The design of this study is to compare the effectiveness of two analgesic drugs in the intervention of pain events for patients on mechanical ventilation. 414 patients from three hospitals with respiratory failure requiring mechanical ventilation were randomly assigned to oxycodone hydrochloride or flurbiprofen axetil. The primary endpoints is the difference in the proportion of patients with a Behavioral Pain Scale (BPS) score > 5 within 48 h. The secondary endpoints is to compare the dosage of sedative drugs (midazolam, propofol, dexmedetomidine) and to assess the clinical outcomes such as duration of mechanical ventilation.

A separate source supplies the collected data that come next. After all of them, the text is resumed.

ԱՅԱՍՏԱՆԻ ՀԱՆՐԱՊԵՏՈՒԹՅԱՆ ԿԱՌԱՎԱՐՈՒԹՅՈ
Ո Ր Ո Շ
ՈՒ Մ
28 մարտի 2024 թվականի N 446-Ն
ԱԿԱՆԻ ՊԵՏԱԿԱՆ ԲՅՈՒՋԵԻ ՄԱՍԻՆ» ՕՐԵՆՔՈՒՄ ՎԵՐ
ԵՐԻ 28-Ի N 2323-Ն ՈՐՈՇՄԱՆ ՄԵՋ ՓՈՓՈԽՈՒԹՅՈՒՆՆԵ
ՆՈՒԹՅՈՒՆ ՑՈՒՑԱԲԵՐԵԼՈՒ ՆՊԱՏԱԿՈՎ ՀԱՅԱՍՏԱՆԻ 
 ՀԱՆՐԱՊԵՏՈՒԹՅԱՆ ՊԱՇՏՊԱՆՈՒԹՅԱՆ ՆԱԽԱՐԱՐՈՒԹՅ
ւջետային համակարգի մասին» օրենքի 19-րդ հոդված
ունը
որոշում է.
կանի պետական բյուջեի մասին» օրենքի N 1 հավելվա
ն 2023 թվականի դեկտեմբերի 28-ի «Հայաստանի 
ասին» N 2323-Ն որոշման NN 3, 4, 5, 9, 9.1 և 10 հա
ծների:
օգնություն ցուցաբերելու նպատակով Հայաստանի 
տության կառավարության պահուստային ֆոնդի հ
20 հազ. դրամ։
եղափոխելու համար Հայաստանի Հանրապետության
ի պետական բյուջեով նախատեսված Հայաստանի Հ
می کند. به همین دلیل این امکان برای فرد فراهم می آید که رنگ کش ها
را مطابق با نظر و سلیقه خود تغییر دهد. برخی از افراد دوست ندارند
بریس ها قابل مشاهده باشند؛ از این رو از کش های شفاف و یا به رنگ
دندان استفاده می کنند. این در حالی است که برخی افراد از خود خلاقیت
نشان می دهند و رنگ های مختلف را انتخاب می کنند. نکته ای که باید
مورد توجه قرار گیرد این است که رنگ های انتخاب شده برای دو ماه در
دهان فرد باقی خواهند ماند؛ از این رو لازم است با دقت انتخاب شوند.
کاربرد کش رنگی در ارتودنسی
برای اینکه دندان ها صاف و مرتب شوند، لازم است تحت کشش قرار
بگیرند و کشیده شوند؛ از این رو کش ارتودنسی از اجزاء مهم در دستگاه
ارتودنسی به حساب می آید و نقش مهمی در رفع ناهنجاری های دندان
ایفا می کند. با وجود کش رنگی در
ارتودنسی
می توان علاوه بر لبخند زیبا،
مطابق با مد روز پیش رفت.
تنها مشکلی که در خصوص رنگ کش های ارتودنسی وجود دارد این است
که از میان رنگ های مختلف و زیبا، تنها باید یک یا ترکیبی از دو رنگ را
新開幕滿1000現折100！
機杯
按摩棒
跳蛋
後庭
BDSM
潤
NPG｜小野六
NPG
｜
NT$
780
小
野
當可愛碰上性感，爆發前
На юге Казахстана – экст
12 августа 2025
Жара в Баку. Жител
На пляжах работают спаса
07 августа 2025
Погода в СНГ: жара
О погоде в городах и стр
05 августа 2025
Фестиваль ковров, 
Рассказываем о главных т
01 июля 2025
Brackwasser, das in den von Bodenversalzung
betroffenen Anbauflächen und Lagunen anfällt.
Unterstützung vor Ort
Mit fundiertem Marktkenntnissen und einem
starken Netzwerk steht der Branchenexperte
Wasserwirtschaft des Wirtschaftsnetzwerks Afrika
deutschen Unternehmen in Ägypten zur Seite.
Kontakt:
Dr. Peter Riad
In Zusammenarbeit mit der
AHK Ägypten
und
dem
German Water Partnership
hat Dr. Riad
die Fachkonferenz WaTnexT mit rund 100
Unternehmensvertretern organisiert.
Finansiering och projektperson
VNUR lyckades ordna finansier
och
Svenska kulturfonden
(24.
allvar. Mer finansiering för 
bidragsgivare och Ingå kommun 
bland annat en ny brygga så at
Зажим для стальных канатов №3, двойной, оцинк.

There was no significant difference in BPS scores between the two groups at enrollment, and BPS scores in oxycodone group were significantly lower than those in flurbiprofen axetil group at 24 and 48 h of enrollment. The proportion of patients with BPS less than 5 points in the Oxycodone hydrochloride group was also significantly lower than that in the flurbiprofen axetil group. For patients with Acute Physiology and Chronic Health Evaluation II (APACHE II) score greater than 10, subgroup analysis showed that the mechanical ventilation time of oxycodone hydrochloride group was significantly lower than that of flurbiprofen axetil group with statistical significance, and the dosage of midazolam was significantly lower than that of flurbiprofen axetil group. The length of ICU stay was significantly lower than that of flurbiprofen axetil group. Oxycodone hydrochloride was more potent than flurbiprofen axetil for analgesia for patients with respiratory failure requiring mechanical ventilation.